Why and how we’re migrating many of our servers from Linux to the BSDs

Reaction to the migration story

  • Several commenters appreciate seeing concrete results from Linux→BSD migrations but want more technical depth (e.g., what exactly caused XFS failures, why workloads sped up).
  • Some consider running three different BSDs as “not solving problems” due to operational overhead; others see tailoring OS to task as a positive.

Filesystems: XFS, ext4, ZFS, Btrfs, UFS

  • XFS: Mixed history. Older Linux XFS on cheap hardware was described as fragile under power loss; modern XFS is widely praised as fast and reliable, especially with mdadm. Some want more detail on the author’s specific XFS incident.
  • ext4: Seen as “boring but safe,” with strong recovery tools and design tuned for commodity PCs.
  • ZFS: Many like ZFS (especially on FreeBSD, Solaris, and appliances like TrueNAS); others complain about Linux ZFS kernel-compatibility friction and higher resource use. One notes serious ZFS bugs and a contributor regretting the encryption merge.
  • Btrfs: Deeply polarizing. Some report years of trouble-free use (including large-scale deployments), others repeated catastrophic failures, especially when volumes fill or snapshots hide space usage. RAID5/6 is widely regarded as unsafe.
  • UFS/soft updates: Praised for simplicity, metadata safety, snapshots, and background fsck; seen as slower but robust.
  • General theme: real-world experience varies wildly; hardware quality, RAID level, and usage patterns matter.

BSD vs Linux: strengths and weaknesses

  • BSD positives: cohesive “full OS” design, stable interfaces, simple init (rc.conf), jails, strong docs and manpages, predictable upgrades, and good ZFS integration. Often preferred for NAS, routers, firewalls, and small servers.
  • BSD negatives: weaker desktop, Wi‑Fi, GPU and power‑management support; historically weaker Java support; some rough edges in ZFS booting and /dev semantics; smaller ecosystem and job market.
  • Linux positives: broader hardware and software support, containers/Kubernetes ecosystem, and more people familiar with it.
  • Some recommend FreeBSD (or TrueNAS) specifically for ZFS file servers.

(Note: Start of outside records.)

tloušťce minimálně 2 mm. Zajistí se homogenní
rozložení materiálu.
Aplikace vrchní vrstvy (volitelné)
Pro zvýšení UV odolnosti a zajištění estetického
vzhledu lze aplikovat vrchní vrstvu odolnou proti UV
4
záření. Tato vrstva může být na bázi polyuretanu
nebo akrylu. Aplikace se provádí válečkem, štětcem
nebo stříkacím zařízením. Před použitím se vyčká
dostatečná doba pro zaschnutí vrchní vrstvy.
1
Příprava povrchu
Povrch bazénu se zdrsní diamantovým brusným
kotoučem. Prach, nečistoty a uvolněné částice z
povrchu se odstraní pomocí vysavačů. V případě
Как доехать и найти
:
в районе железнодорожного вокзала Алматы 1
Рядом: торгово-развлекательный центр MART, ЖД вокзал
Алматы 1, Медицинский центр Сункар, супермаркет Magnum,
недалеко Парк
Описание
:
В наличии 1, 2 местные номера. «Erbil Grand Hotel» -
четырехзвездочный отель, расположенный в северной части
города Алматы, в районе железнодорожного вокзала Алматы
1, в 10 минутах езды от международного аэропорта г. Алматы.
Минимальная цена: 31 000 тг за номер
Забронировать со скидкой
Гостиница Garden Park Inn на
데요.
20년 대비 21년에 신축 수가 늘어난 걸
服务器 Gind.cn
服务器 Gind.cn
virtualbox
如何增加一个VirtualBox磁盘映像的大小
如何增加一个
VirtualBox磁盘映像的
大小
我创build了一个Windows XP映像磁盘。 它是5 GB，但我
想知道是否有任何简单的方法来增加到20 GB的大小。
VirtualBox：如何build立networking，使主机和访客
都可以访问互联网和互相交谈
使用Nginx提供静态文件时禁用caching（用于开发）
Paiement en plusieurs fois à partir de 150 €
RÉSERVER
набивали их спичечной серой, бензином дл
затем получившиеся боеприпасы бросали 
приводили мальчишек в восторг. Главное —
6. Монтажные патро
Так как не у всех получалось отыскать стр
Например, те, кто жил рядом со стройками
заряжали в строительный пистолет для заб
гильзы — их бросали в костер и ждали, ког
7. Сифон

Containers, Kubernetes, and orchestration

  • Lack of a mature Kubernetes equivalent on BSD is a blocker for teams heavily invested in microservices.
  • Opinions on Kubernetes are split:
    • Pro: common platform across enterprises, consistent deployment model, cloud-managed offerings hide much complexity.
    • Skeptical: seen as “ornamental/accidental complexity,” expensive, overkill for non–hyper-growth businesses, and often adopted as cargo cult.
  • Alternatives mentioned: jails plus tools like BastilleBSD, systemd-nspawn, microVMs; some argue traditional VMs plus config management can be simpler.

Operational practices and client trust

  • Major debate over the author migrating client VMs to BSD “without telling them.”
    • One side: the OS is an implementation detail; if SLAs are met and contracts allow infrastructure changes, silent migration is fine.
    • Other side: changing OS carries high risk; clients should be warned of potentially disruptive work even if it ends up improving performance.
  • Some stress the need for maintenance windows and clear communication; others say providers routinely change internals (like cloud vendors) and customers don’t care so long as service quality remains.

Careers, economics, and meaning of IT work

  • A thread explores how IT “optimization” mainly enriches owners while automating away workers’ jobs, feeding a sense of meaninglessness.
  • Mid-career workers describe feeling trapped in “soulless” but well-paid roles, unable to retrain without risking family stability.
  • Others counter that modern living standards and housing expectations complicate claims of generational poverty, but acknowledge decoupling of meaningful work from livelihood.